| Problem to work on |
Please print the data below word for word, but leave out the pictures.

| Data to use |
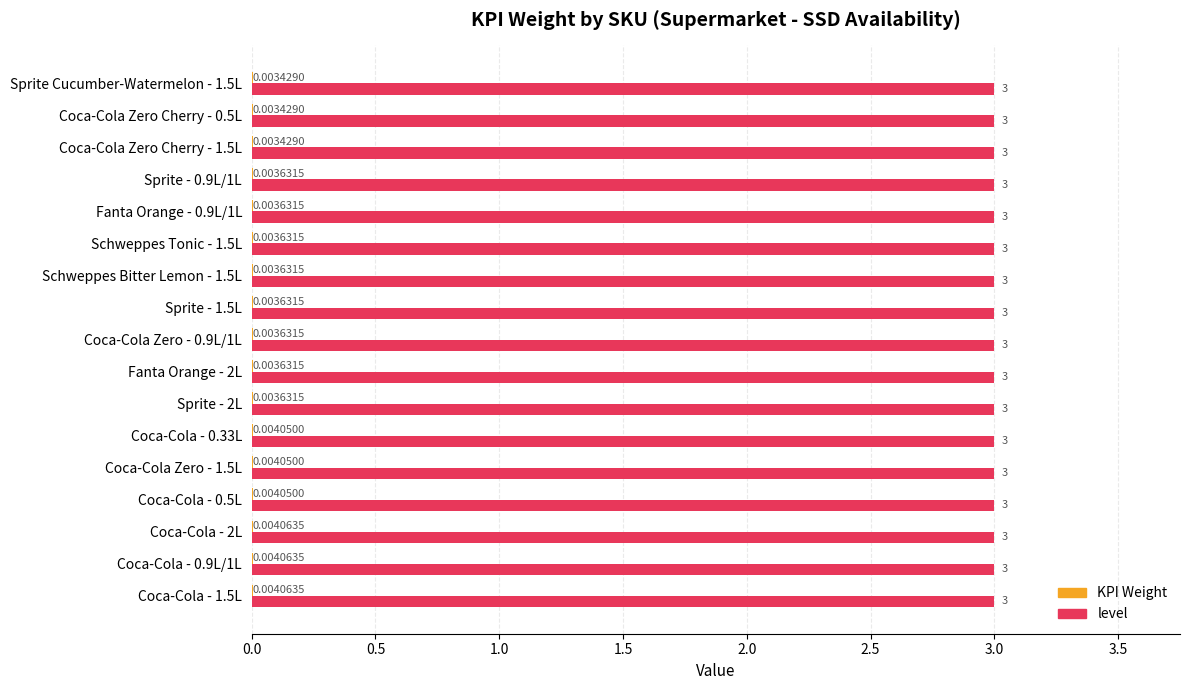

What is the sum of the level values at Sprite Cucumber-Watermelon - 1.5L and Coca-Cola Zero Cherry - 1.5L?

6.0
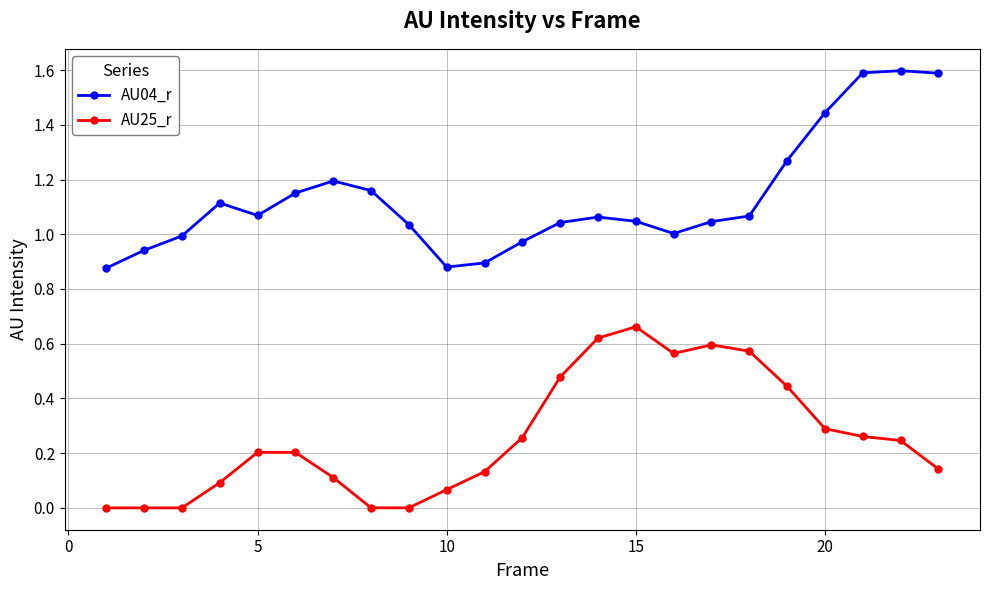

True or false: AU25_r and AU04_r intersect in this chart.

False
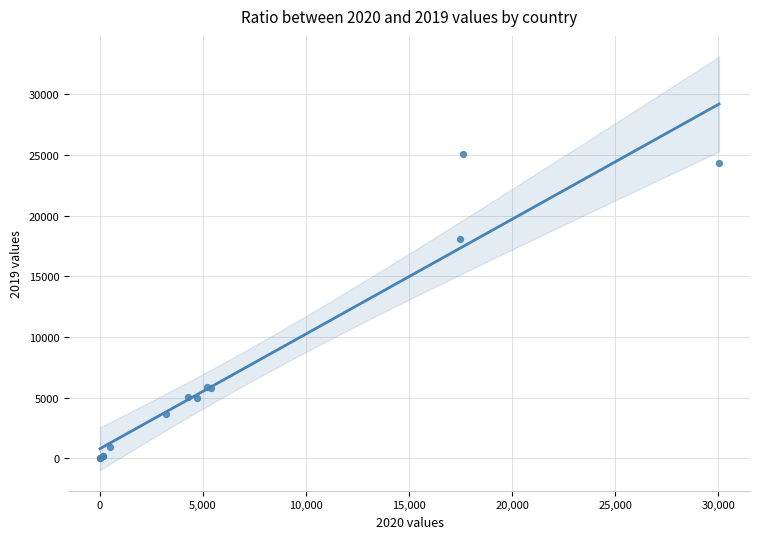

What Y value in the scatter plot is closest to 12544?

18051.4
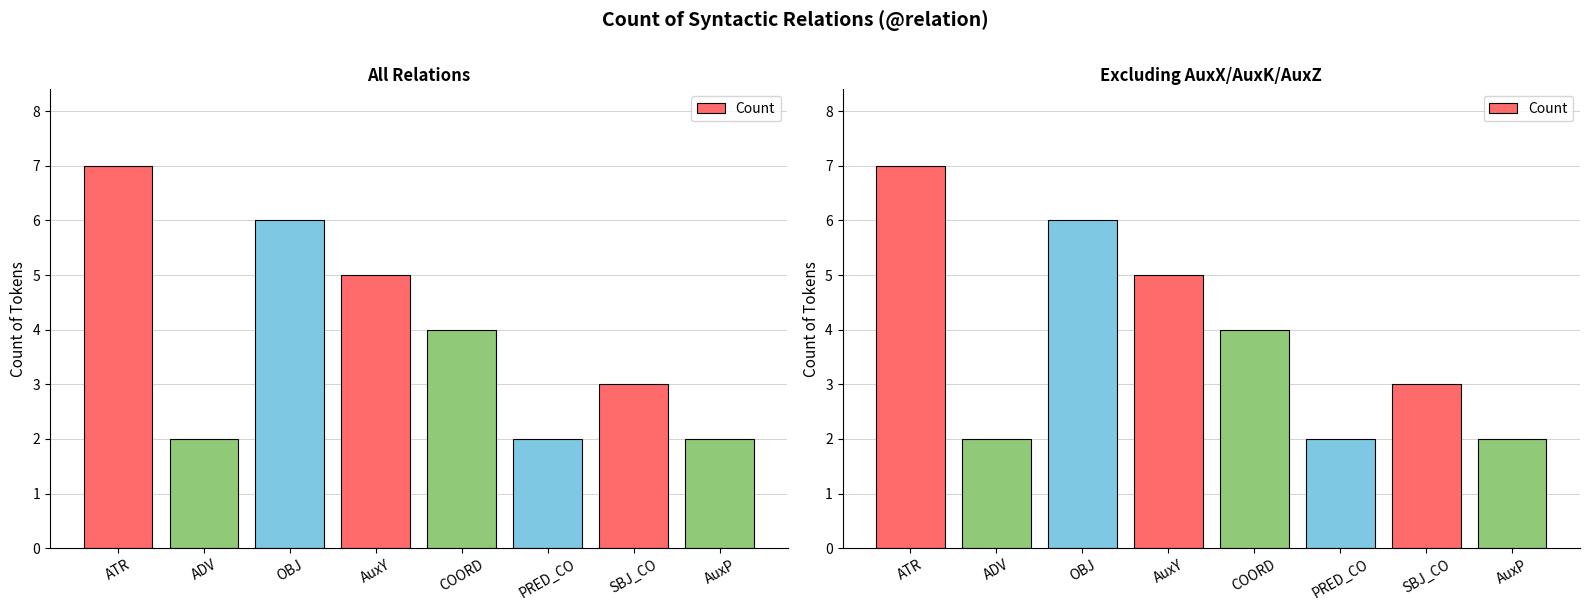

What is the change in value from ATR to SBJ_CO?

-4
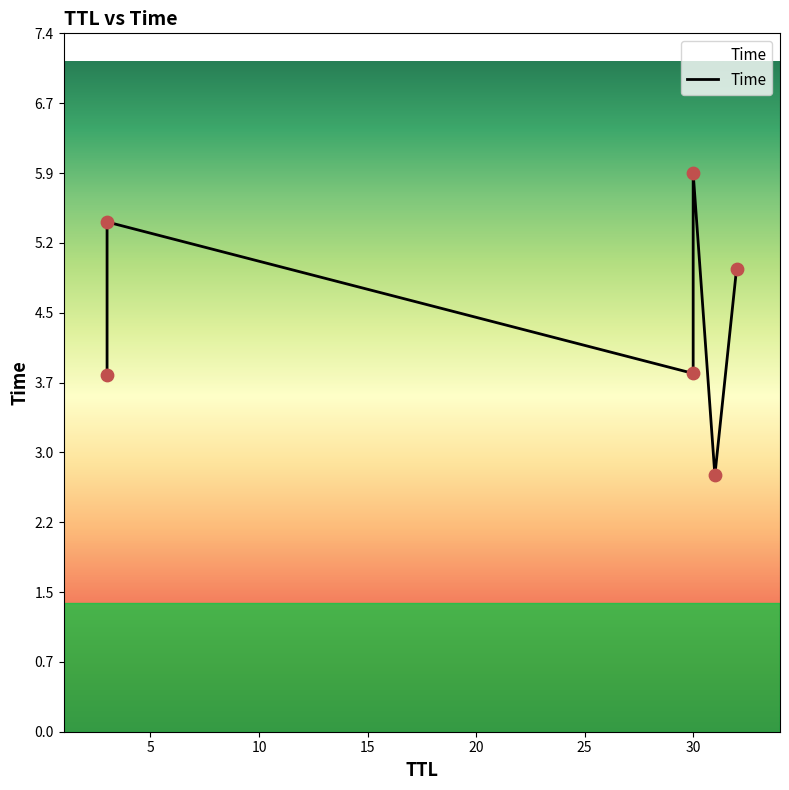

Which has a higher value, 5 or 20?

5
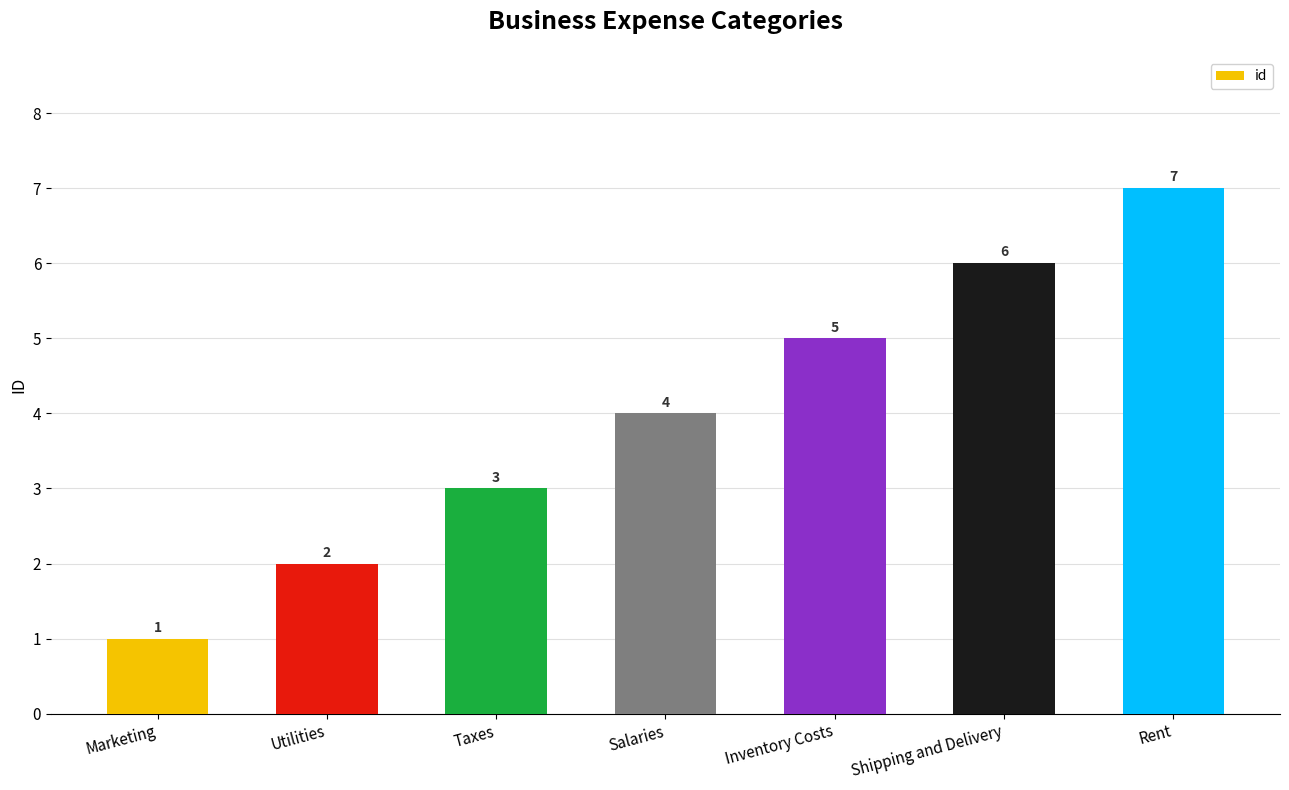

Count the values in the range 2 to 6.

5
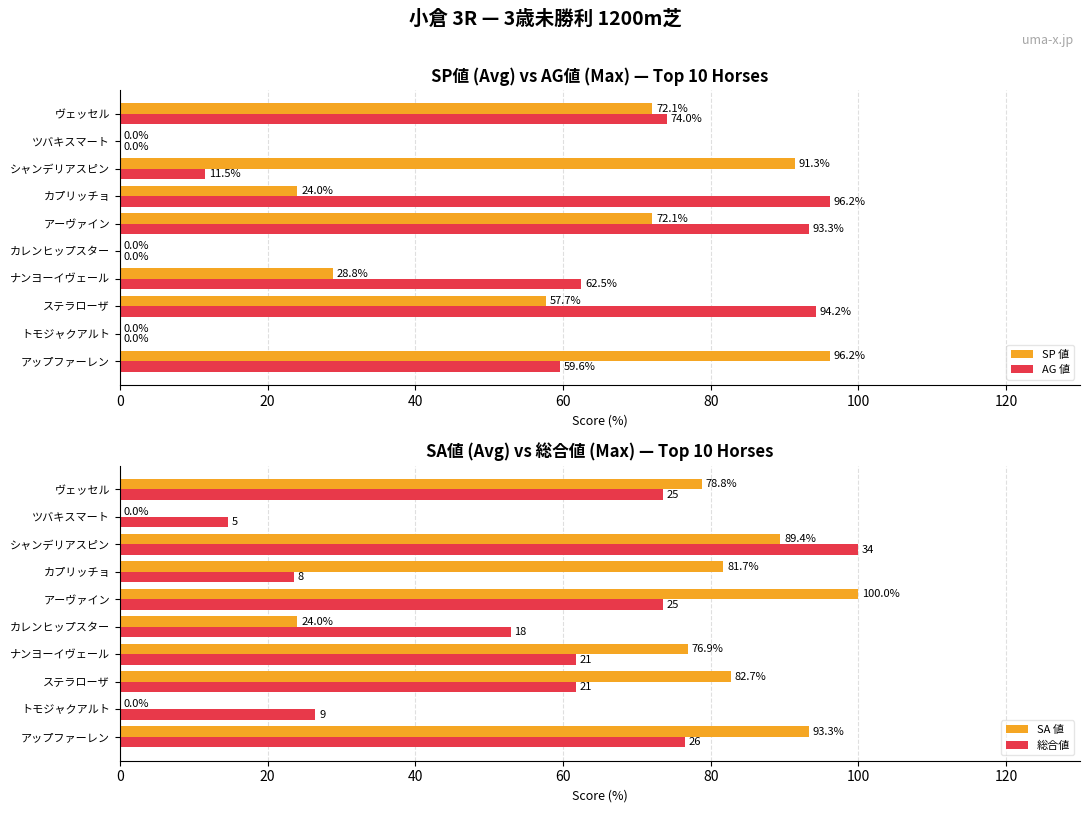

What is the maximum value shown in the chart?

100.0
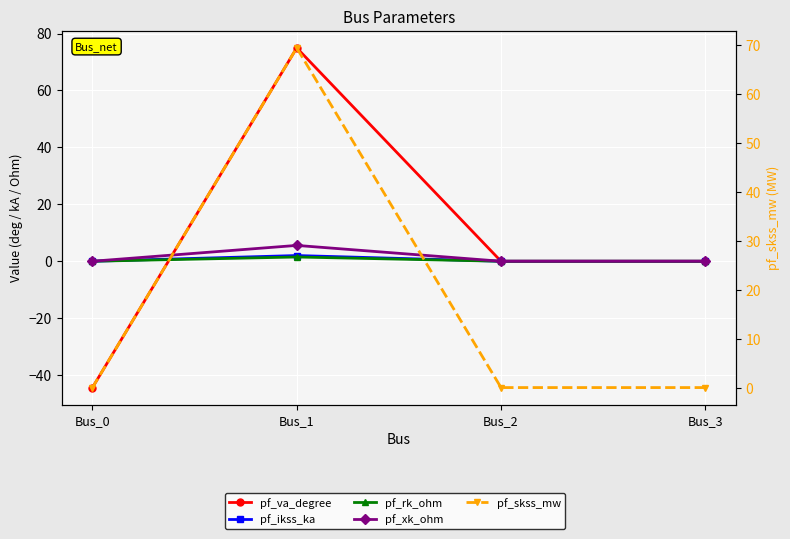

Is this an area chart (filled region under the line)?

No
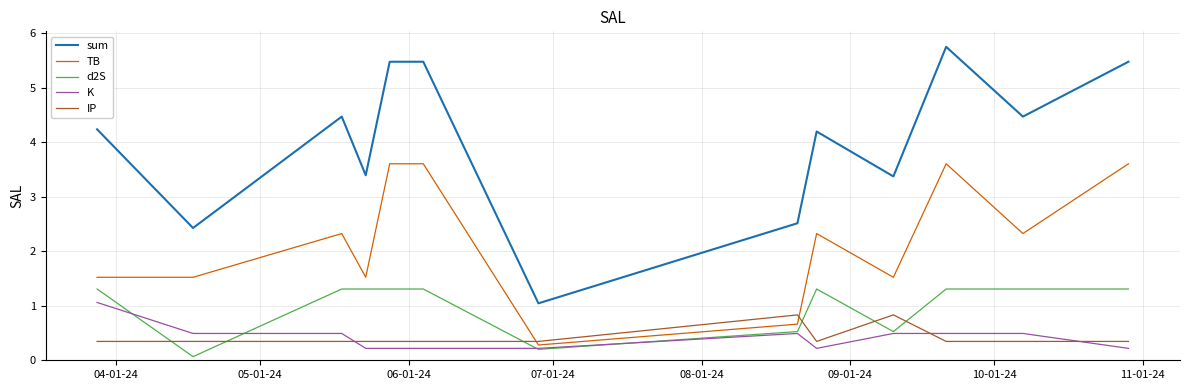

True or false: sum and TB cross at least once.

False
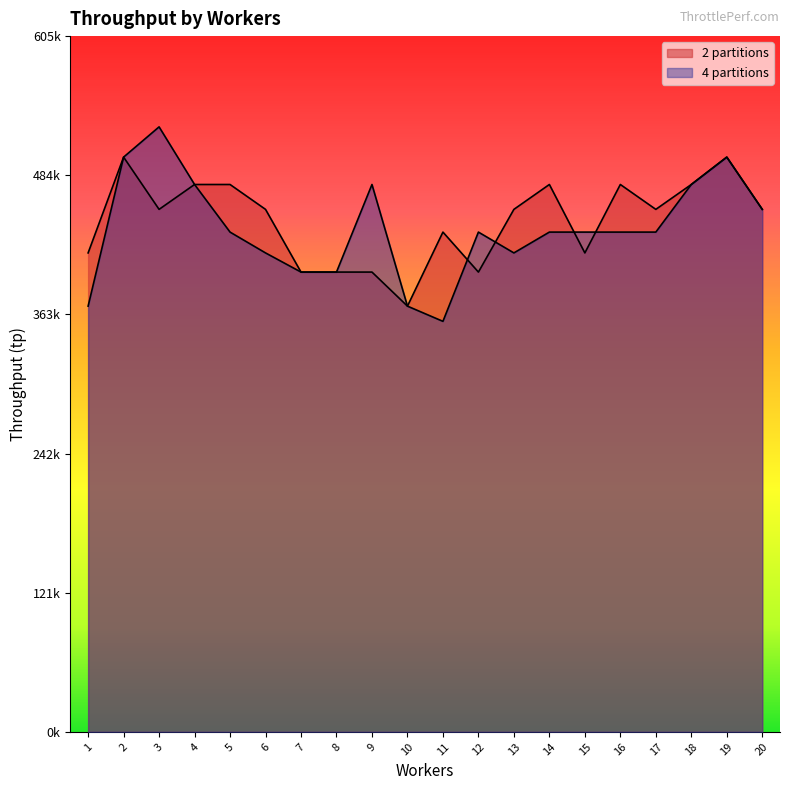

What are all the series names shown in the legend?

2 partitions, 4 partitions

| Answer below |
What is the sum of the level values at Sprite Cucumber-Watermelon - 1.5L and Coca-Cola Zero Cherry - 1.5L?

6.0

True or false: AU25_r and AU04_r intersect in this chart.

False

What Y value in the scatter plot is closest to 12544?

18051.4

What is the change in value from ATR to SBJ_CO?

-4

Which has a higher value, 5 or 20?

5

Count the values in the range 2 to 6.

5

What is the maximum value shown in the chart?

100.0

Is this an area chart (filled region under the line)?

No

True or false: sum and TB cross at least once.

False

What are all the series names shown in the legend?

2 partitions, 4 partitions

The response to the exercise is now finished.